More freedom, less government.  Yes, you hear me banging on about that very thing every day here at NOT PC, so it's occasionally worthwhile to pause and ask what freedom actually means.

Freedom means one thing and one thing only: being free from physical coercion.  It's that simple.  Freedom both from criminal coercion - which is why we have governments in the first place, to protect us against aggressors -- and freedom too from political coercion.  This last is harder to achieve, since while many governments fall down in their duty to protect their citizens from criminal coercion, most are assiduous in ensuring at least a minimum of political coercion.

So much, so simple to define. 

The forces of coercion never sleep, however.  They are forever alert to any new ways by which to inject their toxicity into the body politic.  One very successful form of poison is the gradual redefinition of the word 'Freedom' -- one whose currency rose at that same time as did that of the modern big government liberal.  No coincidence.  This view baldly declares that a starving man isn't free, that the only freedom that matter is freedom from want --  and that big government is the only means by which 'freedom from want' can be guaranteed.  Thus, by the stroke of a a redefinition, was classical liberalism transformed into big-government liberalism.
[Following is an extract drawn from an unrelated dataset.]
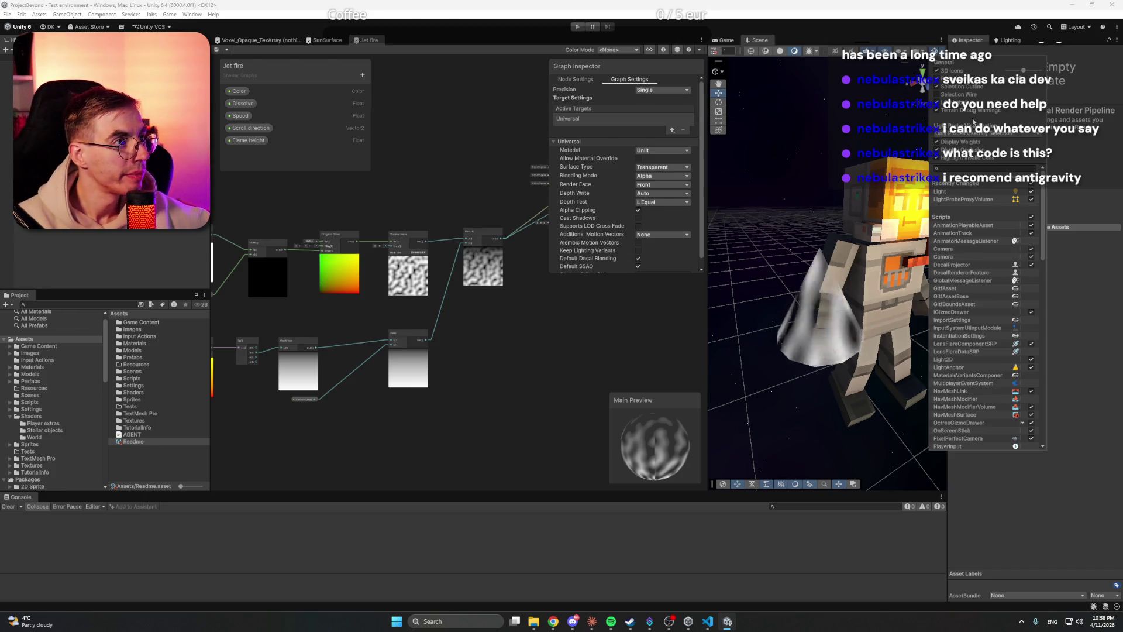
pyautogui.scroll(-10, 975, 280)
The cunning thing about this more recent illegitimate formulation that astute readers will already have recognised is that it altogether wipes out the earlier legitimate idea, as Ben O'Neill explains at the Mises blog,

This conception of liberty conflates two very different types of freedom: freedom from coercion by other men and freedom from the personal requirement of satisfying our own basic survival needs. While these are presented as two parallel requirements of liberty they are, in fact, mutually exclusive. So long as man exists he will have material needs, and the only way that he can escape personal responsibility to satisfy these needs is to impose this responsibility on others. If this imposition is undertaken by others voluntarily then both the libertarian and the modern liberal are in agreement — both condone voluntary charity. But this is not what modern liberals propose. Rather, they impose this duty to help the needy by force of law under the auspices of the welfare state. Under this system, all are forced to contribute to the cost of providing for the needs and alleged needs of others.

Despite any rhetoric to the contrary, this welfare state established by modern "liberals" does nothing to reconcile the contradiction between freedom from men and freedom from nature — it merely sacrifices the former in an attempt to obtain the latter.
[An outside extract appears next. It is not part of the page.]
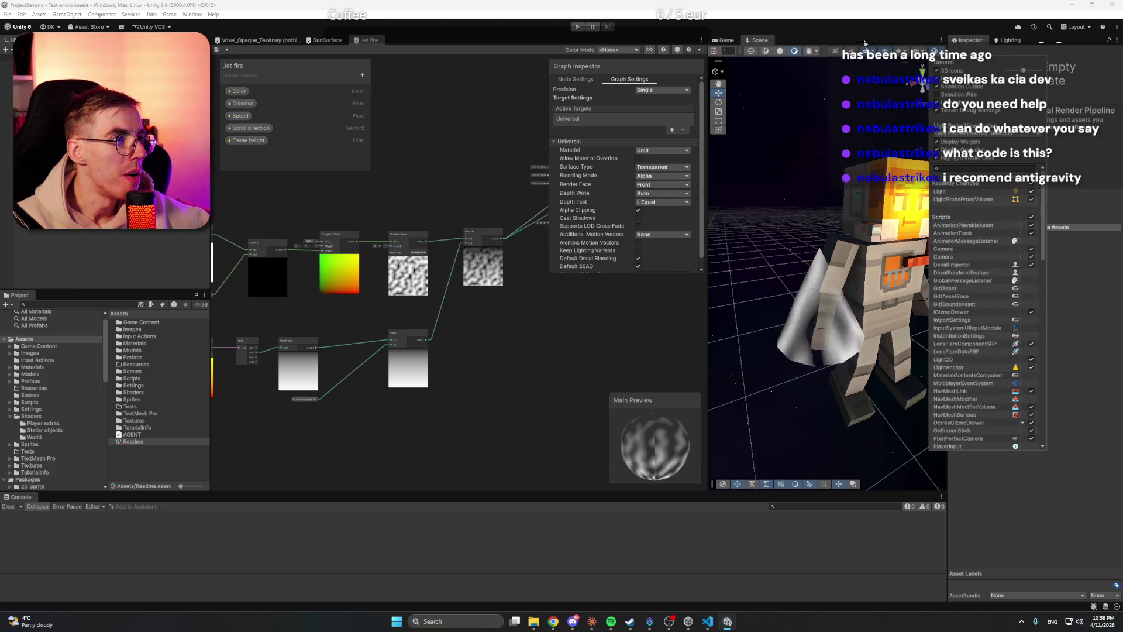
pyautogui.press('Escape')
# Step: Turn on Post Processing in the Scene view's effects options
pyautogui.click(918, 50)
As I've characterised it before, the difference between the two views is stark: one seeks to bar the initiation of physical force from human affairs, while the other declares that force is necessary in order to secure the means of survival of one person (the starving man), at the cost of enslaving another (the man whose food must be taken to help the starving).  One sense of freedom is to live free from aggression; the other is to seek to live free from the laws of nature, and at someone else's expense.
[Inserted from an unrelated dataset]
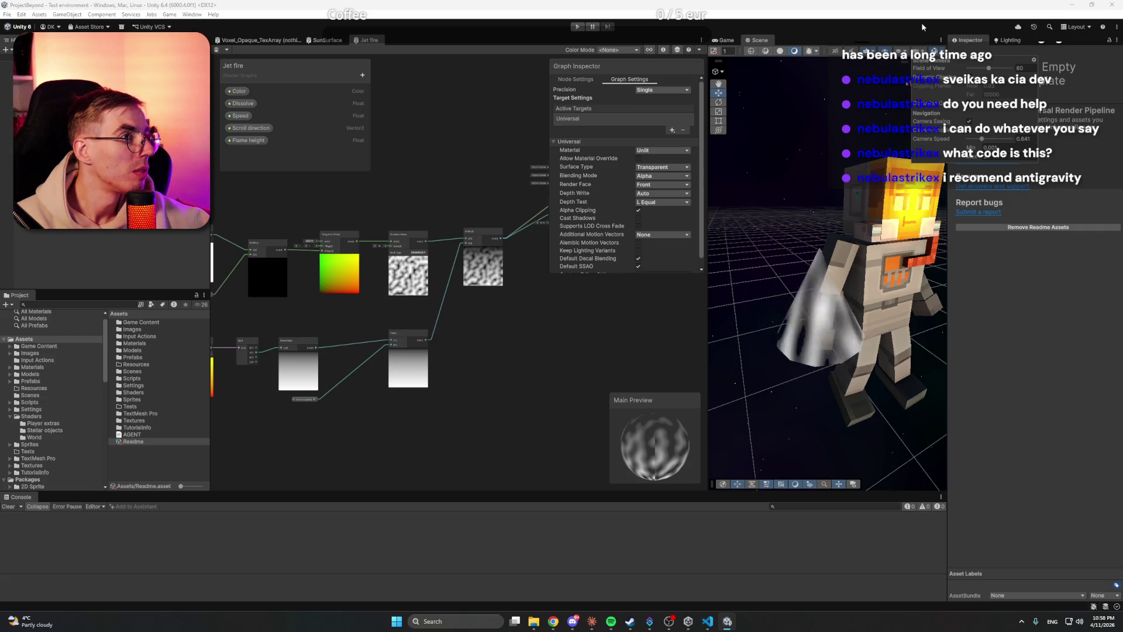
pyautogui.click(918, 51)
The latter bogus view of freedom wipes out the former legitimate and vitally important concept of what freedom is, and why it is necessary.

I recommend reading Mr O'Neill's piece in its entirety in order to defend yourself against the sophists of political argument who redefine the idea of freedom only in order to destroy it, and to reflect again on the point succinctly summarised by Ayn Rand:

Freedom, in a political context, has only one meaning: the absence of physical coercion.

1 comment:

  1. Freedom to starve? Absolutely.

    That succinctly sums up why I abhor "Foie gras" and those who eat it or serve it.